In south Cumbria, great strides have been made over the past five years to transform Ulverston into the county's first dementia friendly town.

It is hoped this work, led by the Ulveston Dementia Action Alliance, will help those with the condition to live independently in their own community for as long as possible.

Janette Jenkinson, from the alliance, said: "An earlier diagnosis is very, very important.

"It's a difficult thing to accept or acknowledge, but once people have done that the treatment out there can really help.

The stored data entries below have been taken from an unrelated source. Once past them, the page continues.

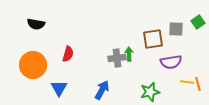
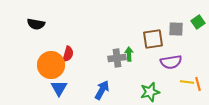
orange circle: moved 18 px right
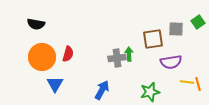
orange circle: moved 9 px left, 8 px up
blue triangle: moved 4 px left, 4 px up
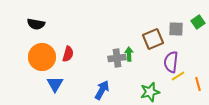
brown square: rotated 15 degrees counterclockwise
purple semicircle: rotated 105 degrees clockwise
yellow line: moved 9 px left, 6 px up; rotated 40 degrees counterclockwise
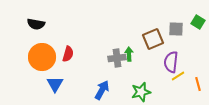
green square: rotated 24 degrees counterclockwise
green star: moved 9 px left
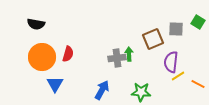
orange line: rotated 48 degrees counterclockwise
green star: rotated 18 degrees clockwise
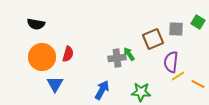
green arrow: rotated 32 degrees counterclockwise
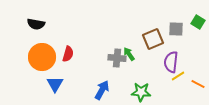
gray cross: rotated 12 degrees clockwise
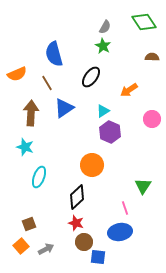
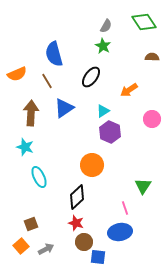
gray semicircle: moved 1 px right, 1 px up
brown line: moved 2 px up
cyan ellipse: rotated 45 degrees counterclockwise
brown square: moved 2 px right
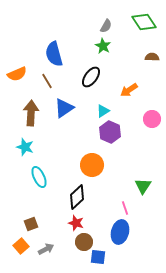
blue ellipse: rotated 65 degrees counterclockwise
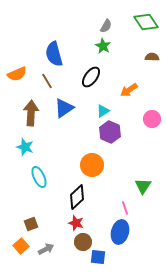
green diamond: moved 2 px right
brown circle: moved 1 px left
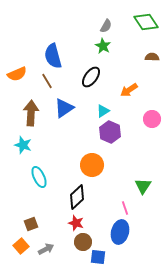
blue semicircle: moved 1 px left, 2 px down
cyan star: moved 2 px left, 2 px up
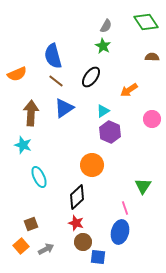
brown line: moved 9 px right; rotated 21 degrees counterclockwise
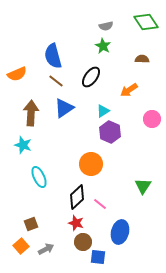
gray semicircle: rotated 48 degrees clockwise
brown semicircle: moved 10 px left, 2 px down
orange circle: moved 1 px left, 1 px up
pink line: moved 25 px left, 4 px up; rotated 32 degrees counterclockwise
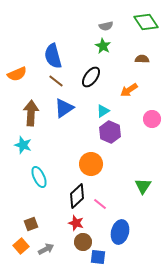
black diamond: moved 1 px up
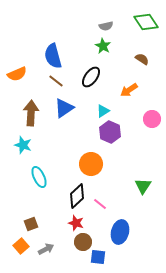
brown semicircle: rotated 32 degrees clockwise
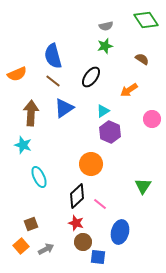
green diamond: moved 2 px up
green star: moved 2 px right; rotated 28 degrees clockwise
brown line: moved 3 px left
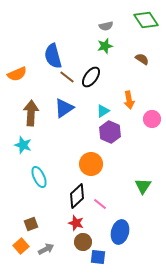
brown line: moved 14 px right, 4 px up
orange arrow: moved 10 px down; rotated 66 degrees counterclockwise
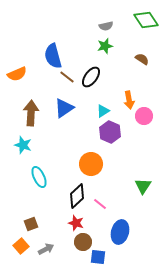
pink circle: moved 8 px left, 3 px up
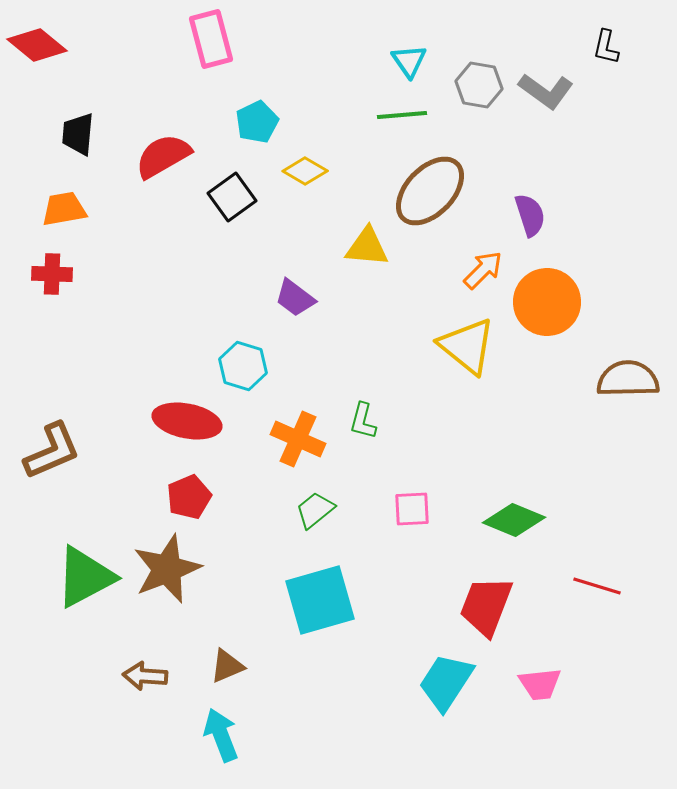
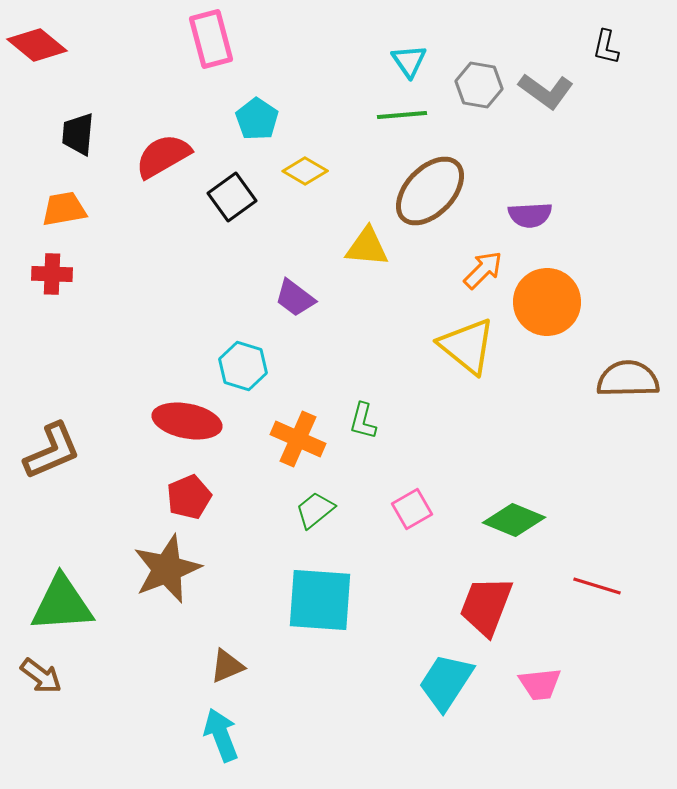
cyan pentagon at (257, 122): moved 3 px up; rotated 12 degrees counterclockwise
purple semicircle at (530, 215): rotated 105 degrees clockwise
pink square at (412, 509): rotated 27 degrees counterclockwise
green triangle at (85, 577): moved 23 px left, 27 px down; rotated 24 degrees clockwise
cyan square at (320, 600): rotated 20 degrees clockwise
brown arrow at (145, 676): moved 104 px left; rotated 147 degrees counterclockwise
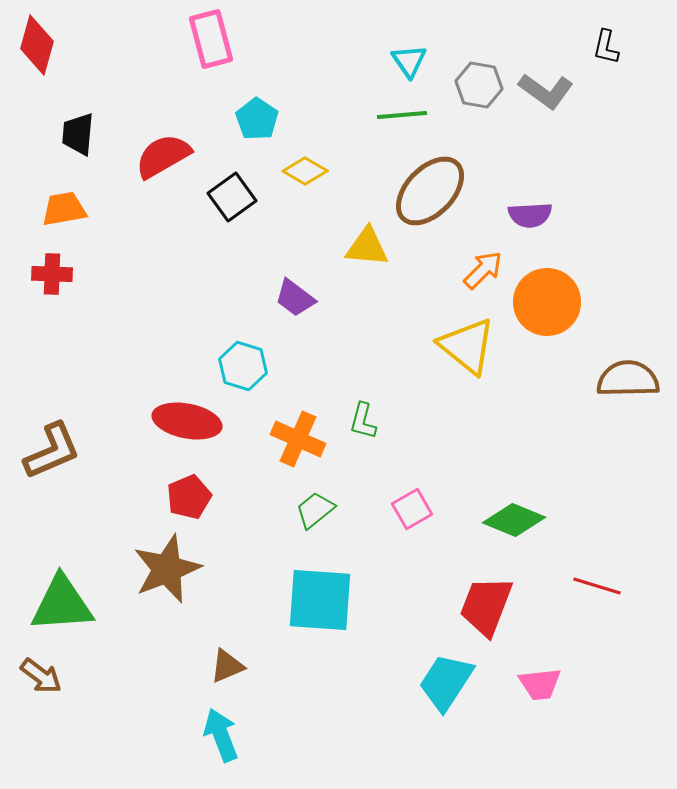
red diamond at (37, 45): rotated 66 degrees clockwise
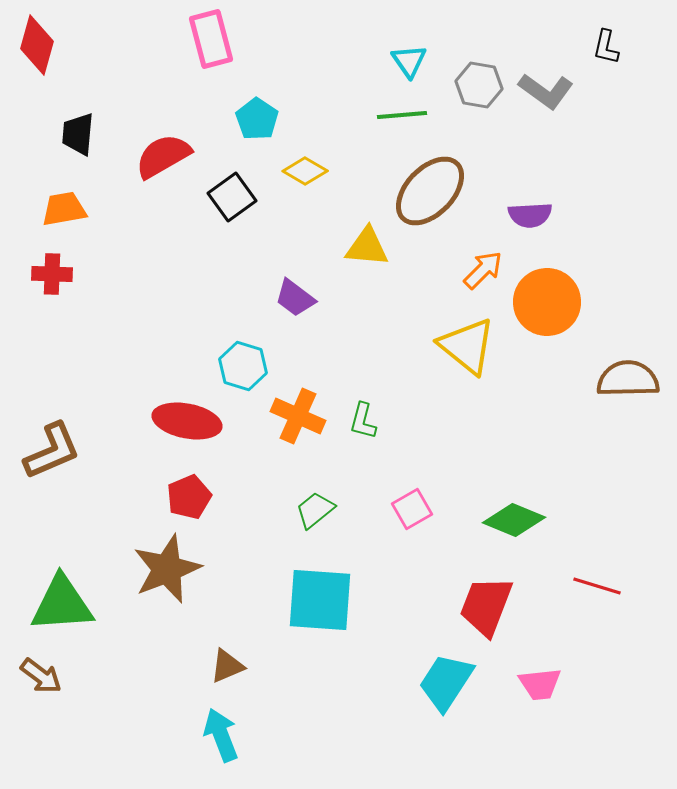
orange cross at (298, 439): moved 23 px up
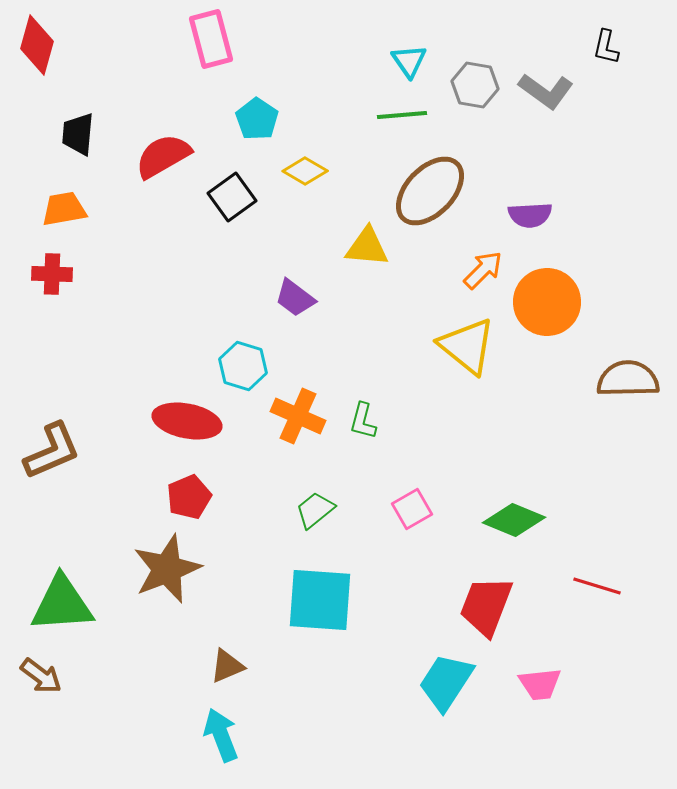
gray hexagon at (479, 85): moved 4 px left
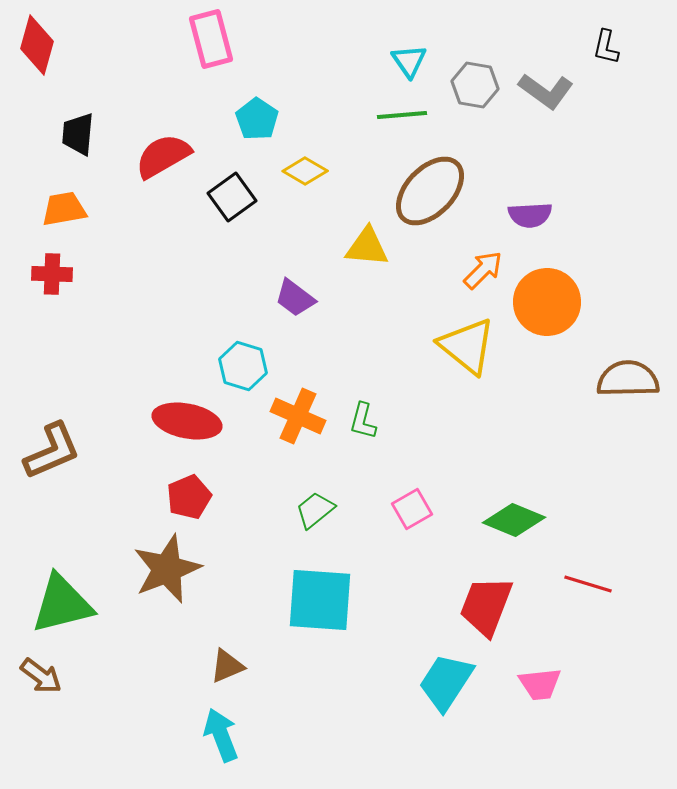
red line at (597, 586): moved 9 px left, 2 px up
green triangle at (62, 604): rotated 10 degrees counterclockwise
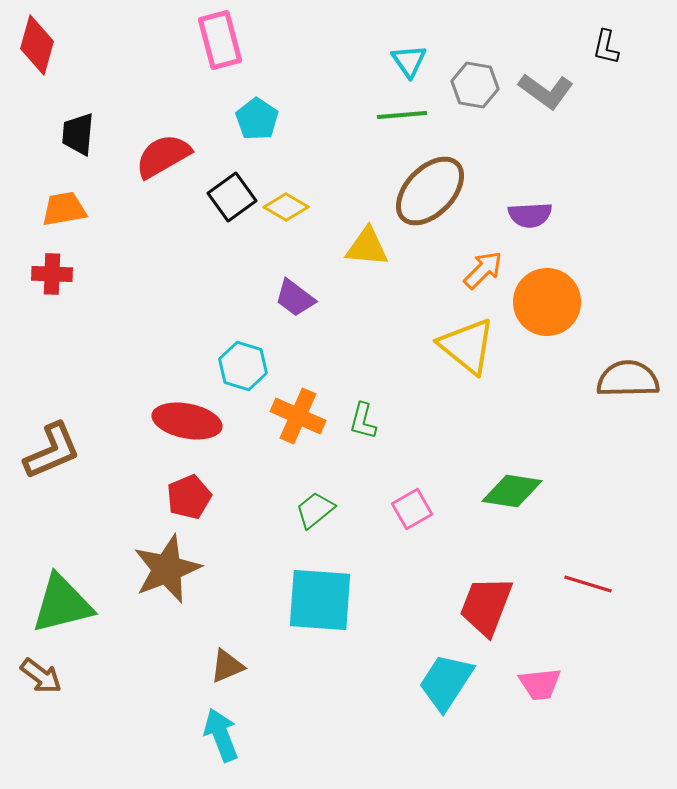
pink rectangle at (211, 39): moved 9 px right, 1 px down
yellow diamond at (305, 171): moved 19 px left, 36 px down
green diamond at (514, 520): moved 2 px left, 29 px up; rotated 14 degrees counterclockwise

"In Ulverston, we have worked with the community to increase people's understanding of it, and to increase awareness of the support and help available that can help people to live very well for a long time with dementia."

What is dementia?

:: Dementia is a term used to describe symptoms such as loss of memory, behaviour changes and problems in reasoning.

:: The most common cause of dementia is Alzheimer's disease, which accounts for about 60 per cent of cases.

:: It can also be the result of brain damage caused by a stroke or neurological conditions such as Parkinson's.

:: Other types of dementia include vascular dementia.

:: Dementia is a progressive disease that gets worse over time.

:: But medication is available for some forms which slows the disease, allowing people to live well in their own homes.